As for my rating, this is another instance where a more granular scale would be useful, as three stars seems slightly too low a rating, while four seems slightly too high. That I’ve decided to round it down rather than up is a reflection of one additional criticism I had of the book: the author’s materialist/reductionist bias and concomitant tendency to imply that anything suggestive of the paranormal must, a priori, be false.  Be that as it may, and for what it’s worth, my actual rating is 3½ stars.


My reply to someone's comment on my review :


Thanks for your kind and thoughtful comments.  The intellectual pride you mention is something the author explores as being a factor in at least one (though possibly a few) of the traps – “earned dogmatism.” While I agree that one can become enamored of their own brilliance, this still strikes me as being more a function of psychology than of intellectual capacity.  So, if someone’s most dominant and rewarded attribute is their mind, and that person has at least a latent vulnerability to vanity or pride or hubris or arrogance, etc., then that’s what’s most likely to provide the stickiness.

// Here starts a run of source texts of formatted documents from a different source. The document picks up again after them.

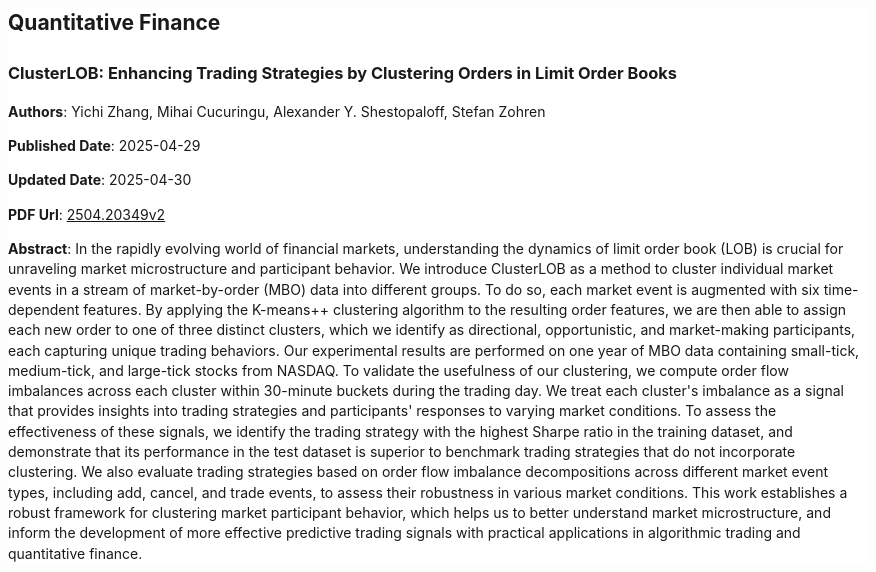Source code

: 
## Quantitative Finance
### ClusterLOB: Enhancing Trading Strategies by Clustering Orders in Limit Order Books
**Authors**: Yichi Zhang, Mihai Cucuringu, Alexander Y. Shestopaloff, Stefan Zohren

**Published Date**: 2025-04-29

**Updated Date**: 2025-04-30

**PDF Url**: [2504.20349v2](http://arxiv.org/pdf/2504.20349v2)

**Abstract**: In the rapidly evolving world of financial markets, understanding the
dynamics of limit order book (LOB) is crucial for unraveling market
microstructure and participant behavior. We introduce ClusterLOB as a method to
cluster individual market events in a stream of market-by-order (MBO) data into
different groups. To do so, each market event is augmented with six
time-dependent features. By applying the K-means++ clustering algorithm to the
resulting order features, we are then able to assign each new order to one of
three distinct clusters, which we identify as directional, opportunistic, and
market-making participants, each capturing unique trading behaviors. Our
experimental results are performed on one year of MBO data containing
small-tick, medium-tick, and large-tick stocks from NASDAQ. To validate the
usefulness of our clustering, we compute order flow imbalances across each
cluster within 30-minute buckets during the trading day. We treat each
cluster's imbalance as a signal that provides insights into trading strategies
and participants' responses to varying market conditions. To assess the
effectiveness of these signals, we identify the trading strategy with the
highest Sharpe ratio in the training dataset, and demonstrate that its
performance in the test dataset is superior to benchmark trading strategies
that do not incorporate clustering. We also evaluate trading strategies based
on order flow imbalance decompositions across different market event types,
including add, cancel, and trade events, to assess their robustness in various
market conditions. This work establishes a robust framework for clustering
market participant behavior, which helps us to better understand market
microstructure, and inform the development of more effective predictive trading
signals with practical applications in algorithmic trading and quantitative
finance.


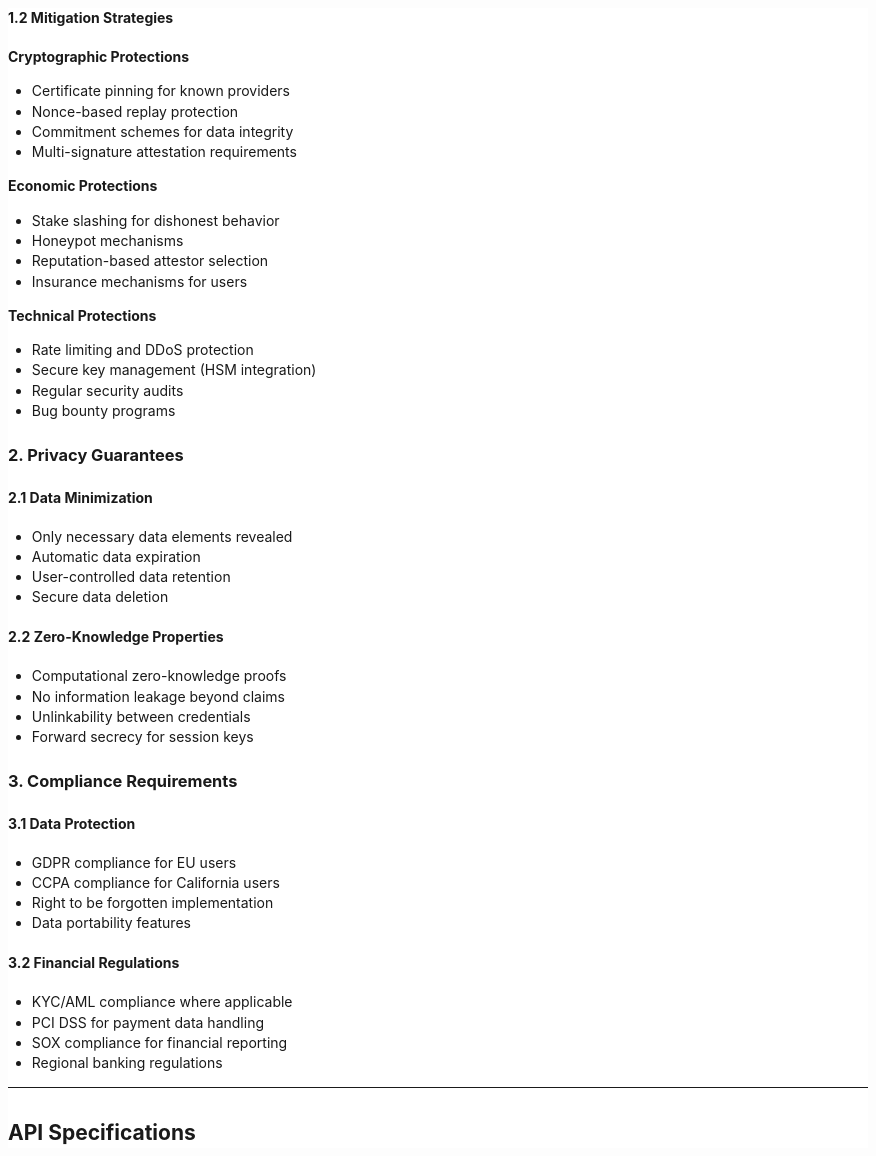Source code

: #### 1.2 Mitigation Strategies
**Cryptographic Protections**
- Certificate pinning for known providers
- Nonce-based replay protection
- Commitment schemes for data integrity
- Multi-signature attestation requirements

**Economic Protections**
- Stake slashing for dishonest behavior
- Honeypot mechanisms
- Reputation-based attestor selection
- Insurance mechanisms for users

**Technical Protections**
- Rate limiting and DDoS protection
- Secure key management (HSM integration)
- Regular security audits
- Bug bounty programs

### 2. Privacy Guarantees

#### 2.1 Data Minimization
- Only necessary data elements revealed
- Automatic data expiration
- User-controlled data retention
- Secure data deletion

#### 2.2 Zero-Knowledge Properties
- Computational zero-knowledge proofs
- No information leakage beyond claims
- Unlinkability between credentials
- Forward secrecy for session keys

### 3. Compliance Requirements

#### 3.1 Data Protection
- GDPR compliance for EU users
- CCPA compliance for California users
- Right to be forgotten implementation
- Data portability features

#### 3.2 Financial Regulations
- KYC/AML compliance where applicable
- PCI DSS for payment data handling
- SOX compliance for financial reporting
- Regional banking regulations

---

## API Specifications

In another case, it might be athletic prowess, musical virtuosity, or entrepreneurial ingenuity that dazzles and blinds one to their own limits or flaws.   In any case, it seems to me the central issue is the proneness to becoming inflated, not what's serving as the object or vehicle for the inflation.


When considering the validity of the author’s premise, I think it might be useful to invert it.  He’s implying, in effect, that the overwhelming majority of people of average intellect and education — the billions of proverbial salt-of-the-earth folk the world over — are less likely to evince flawed or uncritical thinking, believe in stuff that can’t be (or at least hasn’t been) proven, commit various fallacies when debating/arguing, become closed to growth once expertise has been reached, etc., than their smarter and better educated counterparts.  This just strikes me as incredible, and I have to wonder whether such a view is based to some extent on being out of touch with, and/or romanticizing, people who are intellectually average.